▸ The exercise: Pick up the guide to deploying the Davis AI Assistant on Klutch.sh after its final sentence and keep writing it.
##### Text provided #####
Step 7: Create .dockerignore

Create a .dockerignore file:

node_modules
npm-debug.log
.env
.env.local
.git
.gitignore
*.md
README.md
.DS_Store
Thumbs.db
logs/
*.log
test/
tests/
.vscode/
.idea/
coverage/

Step 8: Create Documentation

Create README.md:

# Davis AI Assistant Deployment

This repository contains a Davis AI Assistant deployment configured for Klutch.sh.

## Features

- Natural language queries for Dynatrace monitoring
- Real-time problem detection and analysis
- Performance metrics visualization
- Slack and Microsoft Teams integration
- Conversation history and context awareness
- Intelligent suggestions and recommendations

## Configuration

Set the following environment variables:

- `DYNATRACE_API_TOKEN`: Your Dynatrace API token
- `DYNATRACE_ENVIRONMENT_ID`: Your environment ID
- `DYNATRACE_API_URL`: Your Dynatrace API URL

## Example Queries

- "What problems occurred in the last hour?"
- "Show me CPU usage for production servers"
- "Are all services healthy?"
- "What's causing high response time?"
- "List all applications"

## Deployment

This application is configured to deploy on Klutch.sh with automatic Docker detection.

Step 9: Initialize Git Repository

git add .
git commit -m "Initial Davis AI Assistant setup for Klutch.sh deployment"
git branch -M master
git remote add origin https://github.com/yourusername/davis-deployment.git
git push -u origin master

Deploying to Klutch.sh

Now that your Davis application is configured, let’s deploy it to Klutch.sh.

Log in to Klutch.sh
Navigate to klutch.sh/app and sign in with your GitHub account.
Create a New Project
Click “New Project” and select “Import from GitHub”. Choose the repository containing your Davis deployment.
Configure Build Settings
Klutch.sh will automatically detect the Dockerfile in your repository. The platform will use this for building your container.
##### Supplied data #####
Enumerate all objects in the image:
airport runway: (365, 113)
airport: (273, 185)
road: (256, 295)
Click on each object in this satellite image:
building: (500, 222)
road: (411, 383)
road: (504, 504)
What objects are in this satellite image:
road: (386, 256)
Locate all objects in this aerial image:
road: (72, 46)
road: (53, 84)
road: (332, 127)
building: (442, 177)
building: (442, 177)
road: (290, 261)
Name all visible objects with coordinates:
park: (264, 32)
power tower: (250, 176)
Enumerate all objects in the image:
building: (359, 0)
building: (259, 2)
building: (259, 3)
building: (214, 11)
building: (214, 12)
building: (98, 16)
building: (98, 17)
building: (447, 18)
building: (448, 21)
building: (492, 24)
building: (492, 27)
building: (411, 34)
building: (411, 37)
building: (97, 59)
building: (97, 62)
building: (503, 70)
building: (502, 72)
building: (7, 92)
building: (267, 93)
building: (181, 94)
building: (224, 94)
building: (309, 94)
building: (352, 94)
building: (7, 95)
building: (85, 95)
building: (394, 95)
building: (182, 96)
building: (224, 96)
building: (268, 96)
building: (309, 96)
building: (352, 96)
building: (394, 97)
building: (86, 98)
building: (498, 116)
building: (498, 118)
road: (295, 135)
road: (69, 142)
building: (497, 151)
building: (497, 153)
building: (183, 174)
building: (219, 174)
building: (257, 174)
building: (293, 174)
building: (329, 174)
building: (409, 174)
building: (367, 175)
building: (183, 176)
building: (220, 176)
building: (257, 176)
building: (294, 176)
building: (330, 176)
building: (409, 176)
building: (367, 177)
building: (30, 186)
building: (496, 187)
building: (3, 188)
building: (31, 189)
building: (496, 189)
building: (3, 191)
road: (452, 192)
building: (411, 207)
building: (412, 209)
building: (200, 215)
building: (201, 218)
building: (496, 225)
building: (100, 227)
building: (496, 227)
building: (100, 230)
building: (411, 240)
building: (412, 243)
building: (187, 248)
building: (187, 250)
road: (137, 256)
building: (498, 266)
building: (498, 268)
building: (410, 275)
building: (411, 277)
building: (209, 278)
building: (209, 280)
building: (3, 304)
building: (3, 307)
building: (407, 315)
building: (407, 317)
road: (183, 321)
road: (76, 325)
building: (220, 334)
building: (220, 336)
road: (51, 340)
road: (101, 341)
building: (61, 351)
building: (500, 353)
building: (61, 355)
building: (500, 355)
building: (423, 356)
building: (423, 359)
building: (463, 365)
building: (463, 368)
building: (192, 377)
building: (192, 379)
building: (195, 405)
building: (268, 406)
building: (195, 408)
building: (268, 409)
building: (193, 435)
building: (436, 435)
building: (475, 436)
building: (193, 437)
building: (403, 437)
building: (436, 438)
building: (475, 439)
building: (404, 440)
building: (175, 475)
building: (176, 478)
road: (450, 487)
#####
▸ Result of this exercise:
Configure Traffic Settings
Select “HTTP” as the traffic type. Davis serves its web interface and API on port 3000, and Klutch.sh will route HTTPS traffic to this port.
Set Environment Variables
In the project settings, add the following environment variables:
- DYNATRACE_API_TOKEN: Your Dynatrace API token (requires Read API v2 permissions)
- DYNATRACE_ENVIRONMENT_ID: Your environment ID (e.g., abc12345)
- DYNATRACE_API_URL: https://your-environment-id.live.dynatrace.com/api/v2
- PORT: 3000
- NODE_ENV: production
- SESSION_SECRET: Generate using openssl rand -hex 32
- LOG_LEVEL: info
For Slack integration (optional):
- SLACK_ENABLED: true
- SLACK_BOT_TOKEN: Your Slack bot token (starts with xoxb-)
- SLACK_SIGNING_SECRET: Your Slack signing secret
- SLACK_APP_TOKEN: Your Slack app token (starts with xapp-)
Configure Persistent Storage
Davis requires persistent storage for conversation history and cache:
- Data Volume:
  - Mount path: /app/data
  - Size: 5GB
- Logs Volume:
  - Mount path: /app/logs
  - Size: 2GB
These volumes ensure your conversation history and logs persist across deployments.
Deploy the Application
Click “Deploy” to start the build process. Klutch.sh will:
- Clone your repository
- Build the Docker image using your Dockerfile
- Install Node.js dependencies
- Deploy the container with Davis
- Provision an HTTPS endpoint
The build process typically takes 2-3 minutes.
Access Your Davis Instance
Once deployment completes, Klutch.sh will provide a URL like example-app.klutch.sh. Your Davis AI assistant will be available at this URL.

Getting Started with Davis

Once your Davis instance is deployed, here’s how to use it:

Using the Web Interface

Navigate to Your Deployment

Visit your deployed URL (e.g., https://example-app.klutch.sh) to access the Davis web interface.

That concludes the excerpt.